Misconception 4: MIG Geometry Can Be Changed Frequently Based on Real-Time Traffic
The official management process stops GPU workloads, and some environments require node reboots. MIG geometry is suitable for adjustment based on capacity cycles or maintenance windows, not as part of an online request scheduling loop.
Go-Live Checklist
- Confirmed GPU model supports MIG and verified available profiles;
- Recorded model weights, peak KV Cache, workspace, and safety headroom;
- Validated profile through target context and concurrency replay;
- Exclusive, MIG, and shared resources use different resource names and node pools;
- Time-Slicing has sharing identifiers enabled and prevents requesting multiple replicas to create a quota illusion;
- Reconfiguration process includes cordon, drain, validation, rollback, and maintenance window;
- Verified MIG status, node resources, and
nvidia-smi -Lare consistent; - Established alerts for instance-level memory, latency, OOM, XID, and configuration status;
- Understood container-level monitoring and billing limitations under Time-Slicing;
- Prepared a rollback path from shared nodes to exclusive or larger MIG profiles.

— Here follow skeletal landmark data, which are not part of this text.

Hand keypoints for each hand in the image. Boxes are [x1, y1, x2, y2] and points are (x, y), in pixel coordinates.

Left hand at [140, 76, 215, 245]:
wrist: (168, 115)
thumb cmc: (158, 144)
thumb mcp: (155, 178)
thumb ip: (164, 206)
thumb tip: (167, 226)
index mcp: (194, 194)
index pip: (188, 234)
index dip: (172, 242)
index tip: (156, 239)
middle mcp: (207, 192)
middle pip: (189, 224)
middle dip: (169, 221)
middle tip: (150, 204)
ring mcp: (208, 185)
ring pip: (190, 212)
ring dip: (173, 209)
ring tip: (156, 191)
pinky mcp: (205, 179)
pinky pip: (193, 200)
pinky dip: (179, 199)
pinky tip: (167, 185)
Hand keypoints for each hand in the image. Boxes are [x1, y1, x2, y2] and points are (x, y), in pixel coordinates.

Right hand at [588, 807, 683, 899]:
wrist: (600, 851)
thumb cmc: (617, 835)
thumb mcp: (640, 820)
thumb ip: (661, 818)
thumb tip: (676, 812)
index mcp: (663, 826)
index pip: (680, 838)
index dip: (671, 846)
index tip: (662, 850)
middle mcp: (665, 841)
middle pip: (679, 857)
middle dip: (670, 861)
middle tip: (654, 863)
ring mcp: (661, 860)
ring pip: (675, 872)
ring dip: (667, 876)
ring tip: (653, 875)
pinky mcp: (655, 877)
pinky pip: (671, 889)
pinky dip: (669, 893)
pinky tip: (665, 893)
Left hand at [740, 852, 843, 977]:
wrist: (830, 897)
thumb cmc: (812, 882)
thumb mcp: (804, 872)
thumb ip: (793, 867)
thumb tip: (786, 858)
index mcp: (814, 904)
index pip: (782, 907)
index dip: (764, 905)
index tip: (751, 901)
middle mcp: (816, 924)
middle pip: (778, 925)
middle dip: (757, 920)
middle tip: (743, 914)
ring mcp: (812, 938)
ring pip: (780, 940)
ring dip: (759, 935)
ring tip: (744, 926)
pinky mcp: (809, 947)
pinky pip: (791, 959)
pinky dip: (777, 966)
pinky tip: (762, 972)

Frequently Asked Questions
Is MPS better than Time-Slicing for LLM online inference?
Not necessarily. MPS can reduce context switching and limit some compute and memory resources for clients, but the Kubernetes Device Plugin currently marks MPS support as experimental and does not support it on MIG-enabled devices. Critical online services should first validate drivers, fault propagation, monitoring, and recovery paths.
How do I decide between MIG and full GPU exclusivity?
When a single model requires cross-GPU parallelism, uses most of the GPU memory, or is extremely sensitive to tail latency, full GPU exclusivity is usually simpler. When multiple small/medium models need clear memory and fault boundaries, prioritize MIG. Only use Time-Slicing in trustworthy, low-priority scenarios where mutual interference is acceptable.